Uğur Dündar, Sözcü'de "Tarihe not düşüyorum" başlığıyla yayımlanan yazısında "Bu yazı, günümüz Türkiye'sinde bağımsız bir gazetecinin işinin ne kadar zor olduğu gerçeğini tarihe not düşmek amacıyla kaleme alınmıştır" ifadesini kullandı.
Dündar şöyle devam etti:
‘Hayırdır’ deyip baktım. İstanbul Büyükşehir Belediye Başkanlığı için Cumhur İttifakı'nın adayı Binali Yıldırım'la konuşmuş. Binali Bey, açık oturumun moderatörlüğünü, tecrübem nedeniyle benim üstlenmemi istiyormuş.
Candaş'ın tweetini okurken, 2002 seçiminden önce, anketlere göre önde giden iki partinin, Adalet ve Kalkınma Partisi (AKP) ile Cumhuriyet Halk Partisi (CHP) Genel Başkanları Tayyip Erdoğan ve Deniz Baykal'ı tartıştırdığım ‘Büyük Buluşma’yı hatırladım.
Canlı yayın bittiğinde, iki lider de dürüst, adil yönetimime hararetle teşekkür etmiş ve stüdyodan memnuniyetle ayrılmışlardı. 17 yıl önceki bu açık oturum siyaset tarihimize liderler arasındaki son tartışma olarak geçmişti…
Onca yıl sonra, Binali Bey'in muhalif olduğu neredeyse havada uçan kuşlar tarafından bile bilinen, ama aynı zamanda bağımsızlığı da tescillenmiş bir gazetecinin adaletine güven duyması anlamına gelen bu öneri, ilk bakışta gurur vericiydi.
Taktiksel açıdan da zekice düşünülmüş bir ön almaydı. Böylece seçmene şu mesajı vermiş oluyordu:
‘Ben kendime güveniyorum.

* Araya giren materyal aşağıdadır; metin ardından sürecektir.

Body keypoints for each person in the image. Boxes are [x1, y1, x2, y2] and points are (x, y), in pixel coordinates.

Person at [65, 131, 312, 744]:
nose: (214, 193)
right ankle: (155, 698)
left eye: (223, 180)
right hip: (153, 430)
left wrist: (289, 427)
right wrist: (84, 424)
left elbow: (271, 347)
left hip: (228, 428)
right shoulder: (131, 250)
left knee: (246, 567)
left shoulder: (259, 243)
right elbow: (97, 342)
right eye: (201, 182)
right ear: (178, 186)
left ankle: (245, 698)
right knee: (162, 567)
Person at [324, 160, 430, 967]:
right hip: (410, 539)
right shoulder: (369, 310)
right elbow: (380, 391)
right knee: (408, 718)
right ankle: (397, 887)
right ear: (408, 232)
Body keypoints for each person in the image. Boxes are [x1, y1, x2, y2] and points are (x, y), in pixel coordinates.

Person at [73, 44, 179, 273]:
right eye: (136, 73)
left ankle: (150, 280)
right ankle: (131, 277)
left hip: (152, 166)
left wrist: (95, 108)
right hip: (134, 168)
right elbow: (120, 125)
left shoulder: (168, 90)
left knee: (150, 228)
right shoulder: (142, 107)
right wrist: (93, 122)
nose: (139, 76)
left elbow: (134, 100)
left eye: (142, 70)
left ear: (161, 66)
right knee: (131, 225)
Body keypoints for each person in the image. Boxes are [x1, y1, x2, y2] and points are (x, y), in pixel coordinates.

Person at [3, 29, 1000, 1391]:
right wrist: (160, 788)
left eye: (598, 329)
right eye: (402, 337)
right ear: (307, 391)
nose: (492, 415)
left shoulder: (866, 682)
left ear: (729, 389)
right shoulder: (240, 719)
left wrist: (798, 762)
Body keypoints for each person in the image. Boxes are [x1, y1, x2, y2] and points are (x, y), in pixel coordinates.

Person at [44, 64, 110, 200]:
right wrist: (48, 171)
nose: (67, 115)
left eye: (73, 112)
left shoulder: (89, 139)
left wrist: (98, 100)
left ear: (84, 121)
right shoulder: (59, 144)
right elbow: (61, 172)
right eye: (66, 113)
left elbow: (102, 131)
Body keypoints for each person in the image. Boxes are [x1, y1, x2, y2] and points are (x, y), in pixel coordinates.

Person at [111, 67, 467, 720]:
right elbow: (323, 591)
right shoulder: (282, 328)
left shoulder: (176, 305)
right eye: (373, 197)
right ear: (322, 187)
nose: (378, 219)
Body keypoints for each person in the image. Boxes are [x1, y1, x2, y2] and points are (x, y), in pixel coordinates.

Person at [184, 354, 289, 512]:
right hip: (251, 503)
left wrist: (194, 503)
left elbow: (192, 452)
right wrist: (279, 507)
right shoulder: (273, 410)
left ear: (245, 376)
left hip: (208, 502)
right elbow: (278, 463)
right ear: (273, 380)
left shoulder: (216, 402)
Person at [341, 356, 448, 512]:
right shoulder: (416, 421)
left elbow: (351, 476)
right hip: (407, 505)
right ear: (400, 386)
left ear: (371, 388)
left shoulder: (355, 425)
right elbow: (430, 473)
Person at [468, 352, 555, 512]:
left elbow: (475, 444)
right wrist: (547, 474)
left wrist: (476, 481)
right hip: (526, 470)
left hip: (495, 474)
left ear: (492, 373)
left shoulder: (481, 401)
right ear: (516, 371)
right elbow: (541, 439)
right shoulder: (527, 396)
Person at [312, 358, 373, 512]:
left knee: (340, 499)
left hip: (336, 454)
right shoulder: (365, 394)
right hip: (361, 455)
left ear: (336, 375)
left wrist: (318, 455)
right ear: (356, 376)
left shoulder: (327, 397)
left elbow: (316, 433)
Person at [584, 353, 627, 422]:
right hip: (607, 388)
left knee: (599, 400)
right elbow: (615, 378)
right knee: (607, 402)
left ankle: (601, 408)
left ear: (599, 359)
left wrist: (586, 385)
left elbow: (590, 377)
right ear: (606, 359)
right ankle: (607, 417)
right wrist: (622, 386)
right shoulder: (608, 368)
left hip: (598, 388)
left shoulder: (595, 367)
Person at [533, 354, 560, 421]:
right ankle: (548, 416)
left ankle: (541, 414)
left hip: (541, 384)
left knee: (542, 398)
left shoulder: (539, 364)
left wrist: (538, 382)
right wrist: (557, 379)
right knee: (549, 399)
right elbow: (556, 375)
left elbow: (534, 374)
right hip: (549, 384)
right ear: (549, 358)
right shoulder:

Öyle ki muhalif gazeteci Uğur Dündar'ın yönetimini de kabul ederim!..’
Ertesi gün akşama doğru, Candaş yine aradı ve yine son tweetine bakmamı istedi. Başarılı habercilik yaparak bu kez Ekrem İmamoğlu ile görüşmüş. O da açık oturumu benim yönetmemden memnuniyet duyacağını söylemiş
Bu gelişmeler olurken sosyal medyada trol denilen bindirilmiş kıtalarca, bana karşı korkunç bir linç kampanyası başlatıldı.
Siz olsanız bu soruyu kendi kendinize sormaz mıydınız? Bu ürkütücü gelişmeden işkillenmez miydiniz?..
Sorunun cevabını muhafazakâr kesimin etkili isimlerinden Akif Beki, Karar'daki dünkü yazısında veriyor:
‘Şöyle şüphelenmez miydiniz: Yoksa beni komplekse sokup tarafsız görünebilmek için İmamoğlu'na gereksiz müdahale ettirmeye mi oynuyorlar. Ve, (kimi) muhafazakarlara antipatik gelen gölgemi üzerine düşürerek İmamoğlu'nu yıpratmaya…Hem de hakemin haksızlıklarına uğrayan mağdur ve deplasmandaki taraf havasına büründürüp Yıldırım'a avantaj ve sempati kazandırmaya mı!..
AK Parti kampanyasının, bugüne kadarki en başarılı ve zekice hamlesiydi. Az çok çalışacak, işe yarayacaktı bana sorarsanız. Fakat bu ikili oyunu acemice belli ederek Dündar'ın, üstünden yapılan hesabı görmesini de yine kendileri sağladı, başkası değil. Ne yapsa yaranamayacaktı. Dündar da egosuna yenilmedi, adını korumak ve seçim manipülasyonlarına alet olmamak için rasyonel bir kararla çekildi…’
Öneri resmi hale dönüşmeden feragat ederek dikkatleri ülkenin en can alıcı sorunu haline gelen kutuplaşmaya ve normalleşmenin hava gibi, su gibi elzem olduğuna çekmenin, belki de Türkiye'ye, oturumu yönetmekten daha büyük bir hizmet olacağını düşünüyorum.
Altını çize çize belirtiyorum: Baskı yapılması ya da yayının banttan istenmesi nedeniyle reddettiğimle ilgili iddialar, birer büyük yalandan ibaret. Güya önce kabul edip, sonra caymışım. Bu da yalan… Daha resmi teklif yapılmadan moderatörlük hakkımdan feragat etmemin tek nedenini tüm içtenliğimle açıkladım. Sorunlarla dolu demokrasimizi, hatta birlikte yaşamamızı bile tehdit eden kutuplaşmanın ulaştığı korkunç boyut."